* _Passage_
▶

Instead, each area will be a kind of “self-contained adventure zone” that you can explore — or not — as you please, and when you finish, sa,y by killing a boss at the end of a tough dungeon, an NPC at the end of the line gives you your reward. You’ll be given some suggestions by NPCs on where to go, but it looks like the game will reward freeform exploration more than strict theme-park station-to-station gameplay.
Finally, there wasn’t much said about classes, except that they’ll be more strict than they were in Skyrim. Perhaps something more like Oblivion‘s or Morrowind‘s class system will be implemented.
Combat
Then there’s combat, which I really like in TES games and was really hoping wouldn’t be too heavily “MMO-fied” for TES Online. Then I read this:
The reality of network latency and massively multiplayer games prevents The Elder Scrolls Online from following the real-time combat model that has driven the series since its inception.

◀

Collected data
▶

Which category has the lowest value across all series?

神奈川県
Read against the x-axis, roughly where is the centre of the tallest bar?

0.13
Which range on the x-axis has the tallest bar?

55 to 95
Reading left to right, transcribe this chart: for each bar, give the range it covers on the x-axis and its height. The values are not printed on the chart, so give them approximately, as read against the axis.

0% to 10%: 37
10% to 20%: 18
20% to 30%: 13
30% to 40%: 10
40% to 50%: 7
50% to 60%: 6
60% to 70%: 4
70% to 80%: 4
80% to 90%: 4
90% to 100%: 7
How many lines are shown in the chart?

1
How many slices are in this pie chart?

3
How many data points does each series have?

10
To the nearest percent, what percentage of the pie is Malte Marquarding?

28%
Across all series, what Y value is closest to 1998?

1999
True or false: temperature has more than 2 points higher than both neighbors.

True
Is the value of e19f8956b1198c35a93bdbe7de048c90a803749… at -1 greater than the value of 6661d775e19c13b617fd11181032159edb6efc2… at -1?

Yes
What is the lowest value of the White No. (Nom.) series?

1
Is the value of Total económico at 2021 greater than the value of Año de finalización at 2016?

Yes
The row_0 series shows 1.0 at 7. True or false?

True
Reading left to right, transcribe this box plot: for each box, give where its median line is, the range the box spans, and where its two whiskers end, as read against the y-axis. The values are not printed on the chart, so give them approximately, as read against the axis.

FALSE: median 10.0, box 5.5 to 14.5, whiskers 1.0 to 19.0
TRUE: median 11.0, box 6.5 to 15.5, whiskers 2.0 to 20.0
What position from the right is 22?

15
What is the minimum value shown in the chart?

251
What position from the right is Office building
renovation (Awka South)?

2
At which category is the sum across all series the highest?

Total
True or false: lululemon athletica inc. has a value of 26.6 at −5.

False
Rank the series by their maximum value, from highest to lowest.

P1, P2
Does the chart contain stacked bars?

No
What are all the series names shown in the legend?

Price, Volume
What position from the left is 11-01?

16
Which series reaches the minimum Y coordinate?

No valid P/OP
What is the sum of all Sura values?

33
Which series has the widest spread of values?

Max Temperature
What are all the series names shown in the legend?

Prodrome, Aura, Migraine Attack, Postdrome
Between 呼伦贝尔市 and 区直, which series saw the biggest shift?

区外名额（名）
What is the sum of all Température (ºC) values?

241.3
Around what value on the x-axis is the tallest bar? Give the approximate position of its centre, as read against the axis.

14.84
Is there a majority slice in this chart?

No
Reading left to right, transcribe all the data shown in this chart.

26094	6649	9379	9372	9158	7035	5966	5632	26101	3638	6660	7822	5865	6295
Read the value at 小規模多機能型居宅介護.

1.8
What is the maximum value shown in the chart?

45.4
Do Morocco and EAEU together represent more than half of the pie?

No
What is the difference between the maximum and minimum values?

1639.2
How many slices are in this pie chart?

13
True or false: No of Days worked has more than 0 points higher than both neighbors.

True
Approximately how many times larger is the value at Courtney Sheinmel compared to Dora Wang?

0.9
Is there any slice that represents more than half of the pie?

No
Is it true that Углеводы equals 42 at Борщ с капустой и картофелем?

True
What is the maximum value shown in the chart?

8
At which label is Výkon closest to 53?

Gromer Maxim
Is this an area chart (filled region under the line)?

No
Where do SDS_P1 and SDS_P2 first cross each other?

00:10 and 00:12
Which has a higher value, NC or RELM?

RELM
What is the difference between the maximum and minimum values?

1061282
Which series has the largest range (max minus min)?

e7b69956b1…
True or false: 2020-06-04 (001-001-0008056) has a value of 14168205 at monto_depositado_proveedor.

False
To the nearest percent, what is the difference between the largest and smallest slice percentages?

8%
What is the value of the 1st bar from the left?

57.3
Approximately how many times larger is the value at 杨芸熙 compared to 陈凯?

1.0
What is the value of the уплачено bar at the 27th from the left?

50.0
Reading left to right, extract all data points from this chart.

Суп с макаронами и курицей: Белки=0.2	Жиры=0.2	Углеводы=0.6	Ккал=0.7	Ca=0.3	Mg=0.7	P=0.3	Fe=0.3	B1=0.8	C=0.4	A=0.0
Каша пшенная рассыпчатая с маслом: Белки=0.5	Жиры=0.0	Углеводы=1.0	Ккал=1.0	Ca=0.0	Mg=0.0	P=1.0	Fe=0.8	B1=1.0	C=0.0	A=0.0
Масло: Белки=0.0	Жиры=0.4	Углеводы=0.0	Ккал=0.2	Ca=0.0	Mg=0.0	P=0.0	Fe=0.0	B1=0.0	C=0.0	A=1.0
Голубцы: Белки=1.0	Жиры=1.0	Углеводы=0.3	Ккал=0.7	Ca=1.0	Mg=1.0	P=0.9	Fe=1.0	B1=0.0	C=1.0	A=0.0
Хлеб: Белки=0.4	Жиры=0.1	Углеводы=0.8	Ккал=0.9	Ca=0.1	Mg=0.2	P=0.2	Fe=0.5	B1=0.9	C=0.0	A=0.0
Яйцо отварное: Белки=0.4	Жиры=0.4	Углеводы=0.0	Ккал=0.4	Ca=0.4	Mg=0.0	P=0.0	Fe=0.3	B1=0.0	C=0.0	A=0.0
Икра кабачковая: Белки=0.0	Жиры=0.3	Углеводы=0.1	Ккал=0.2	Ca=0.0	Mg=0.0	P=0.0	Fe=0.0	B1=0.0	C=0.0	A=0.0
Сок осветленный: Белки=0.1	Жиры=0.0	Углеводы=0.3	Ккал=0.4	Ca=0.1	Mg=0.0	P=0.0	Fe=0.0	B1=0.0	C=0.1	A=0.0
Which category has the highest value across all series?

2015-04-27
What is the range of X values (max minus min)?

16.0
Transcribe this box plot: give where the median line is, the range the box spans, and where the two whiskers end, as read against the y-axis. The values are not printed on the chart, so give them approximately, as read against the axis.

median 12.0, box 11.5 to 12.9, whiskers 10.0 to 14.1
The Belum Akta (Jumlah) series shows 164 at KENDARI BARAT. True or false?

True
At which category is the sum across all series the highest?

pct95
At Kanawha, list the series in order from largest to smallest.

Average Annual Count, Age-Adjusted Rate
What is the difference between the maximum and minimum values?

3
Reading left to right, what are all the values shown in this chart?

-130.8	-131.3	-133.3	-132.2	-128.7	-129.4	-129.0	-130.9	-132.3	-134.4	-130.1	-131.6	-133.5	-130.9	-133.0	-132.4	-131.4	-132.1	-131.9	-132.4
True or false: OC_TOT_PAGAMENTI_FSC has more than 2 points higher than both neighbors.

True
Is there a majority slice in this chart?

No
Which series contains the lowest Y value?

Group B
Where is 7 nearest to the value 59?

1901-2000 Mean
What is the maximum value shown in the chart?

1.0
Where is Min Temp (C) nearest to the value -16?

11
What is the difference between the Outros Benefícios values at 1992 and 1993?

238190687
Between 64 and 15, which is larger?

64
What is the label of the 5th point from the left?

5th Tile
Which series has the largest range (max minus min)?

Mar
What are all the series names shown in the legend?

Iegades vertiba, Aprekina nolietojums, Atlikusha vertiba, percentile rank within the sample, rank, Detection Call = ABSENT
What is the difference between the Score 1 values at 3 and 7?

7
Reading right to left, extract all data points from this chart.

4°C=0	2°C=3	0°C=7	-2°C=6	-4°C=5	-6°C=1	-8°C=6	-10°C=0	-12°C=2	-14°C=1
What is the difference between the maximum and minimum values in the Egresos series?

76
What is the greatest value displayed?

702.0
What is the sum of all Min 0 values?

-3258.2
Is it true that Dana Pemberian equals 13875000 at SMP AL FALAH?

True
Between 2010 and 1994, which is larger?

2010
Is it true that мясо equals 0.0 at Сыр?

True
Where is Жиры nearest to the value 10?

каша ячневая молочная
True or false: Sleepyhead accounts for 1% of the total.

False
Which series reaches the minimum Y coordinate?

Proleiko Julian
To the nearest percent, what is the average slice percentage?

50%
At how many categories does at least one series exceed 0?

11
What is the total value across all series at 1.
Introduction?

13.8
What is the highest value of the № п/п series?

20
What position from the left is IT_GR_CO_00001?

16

◀

* _Task brief_
Repeat the passage about The Elder Scrolls Online word for word, between "Finally, there wasn’t" and "will be implemented.", inclusive. This material was drawn from a source separate from the passage.

* _Expected answer_
Finally, there wasn’t much said about classes, except that they’ll be more strict than they were in Skyrim. Perhaps something more like Oblivion‘s or Morrowind‘s class system will be implemented.